I don’t know how to say it Esperanto. I would ask my father, who knew this universal language, but he left us a long time ago. My father believed that Esperanto would triumph, but what has triumphed is knee pain. Sometimes we stop naming things so that things disappear, but things are still there, hurting, hurting. It is not strange that heor that less is named is what does more damage. What is least mentioned is encapsulated in the unconscious, which is a concrete box with pores through which the truth comes out under pressure, translating into bodily discomfort for which there is no known medicine. Is named somatization.
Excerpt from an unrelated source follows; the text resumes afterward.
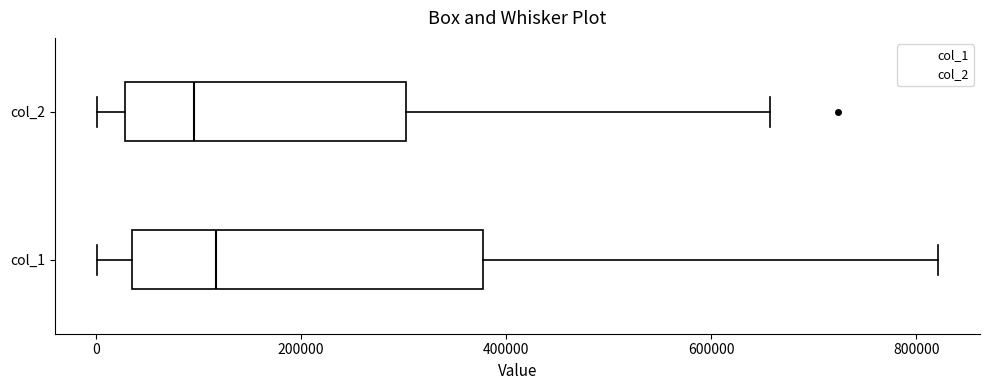

Reading bottom to top, transcribe this box plot: for each box, give where its median line is, the range the box spans, and where its two whiskers end, as read against the x-axis. The values are not printed on the chart, so give them approximately, as read against the axis.

col_1: median 120000, box 40000 to 380000, whiskers 0 to 820000
col_2: median 100000, box 20000 to 300000, whiskers 0 to 660000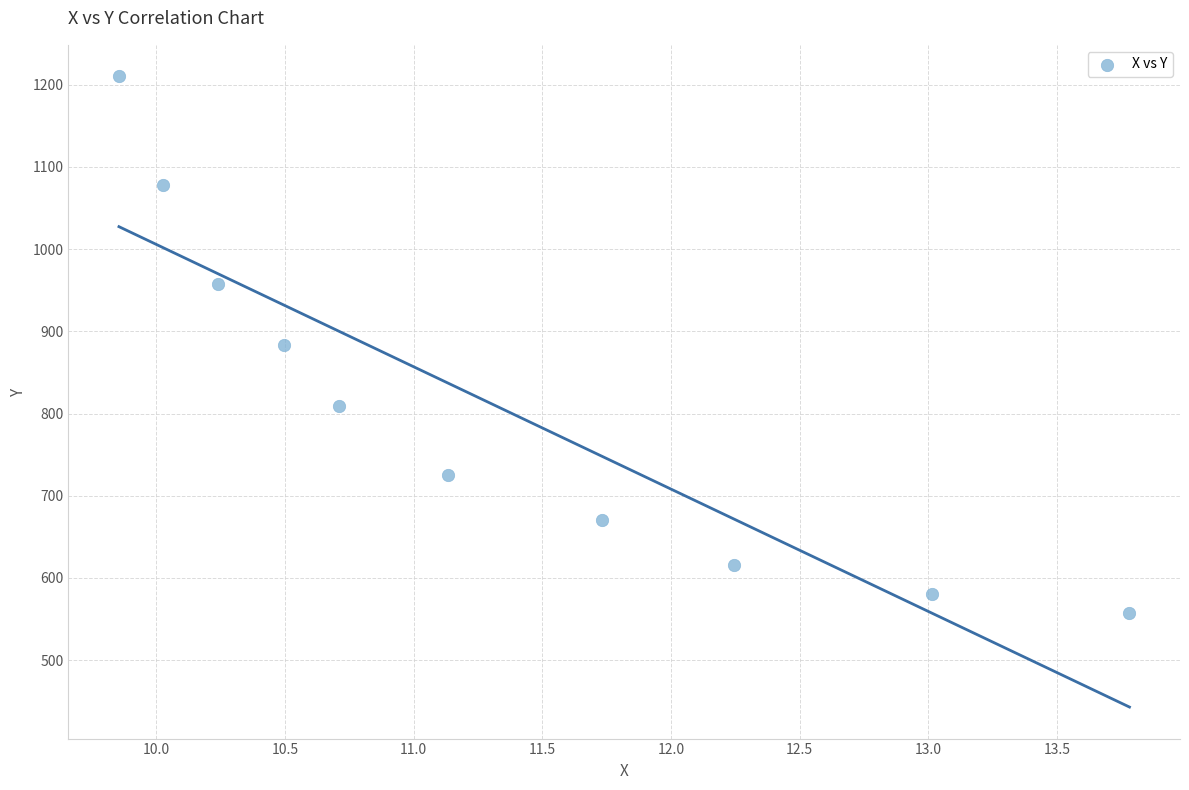

What is the range of Y values (max minus min)?

652.6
Francisco’s knee problem, however, is wear, old age. If the Pope were to read these lines, he would recommend that he take magnesium, a chemical element with symbol Mg and atomic number 12. Among us, it was made fashionable by Ana María Lajusticia, a 97-year-old scientist who wore a corset of rods for 21 years. She dispensed with it thanks to the ingestion of this element that promoted in his book ‘Magnesium, key to health’, published in 1979 and translated into several languages. The best, from my point of view, is to combine magnesium with collagen, a protein that represents 25% of those available to mammals. I say all this a bit blindly, because I don’t know anything about chemistry or physics, but Ana María Lajusticia’s pills work well for me, perhaps because I believe in them as Pope Francis believes in God. I wonder if God is a placebo.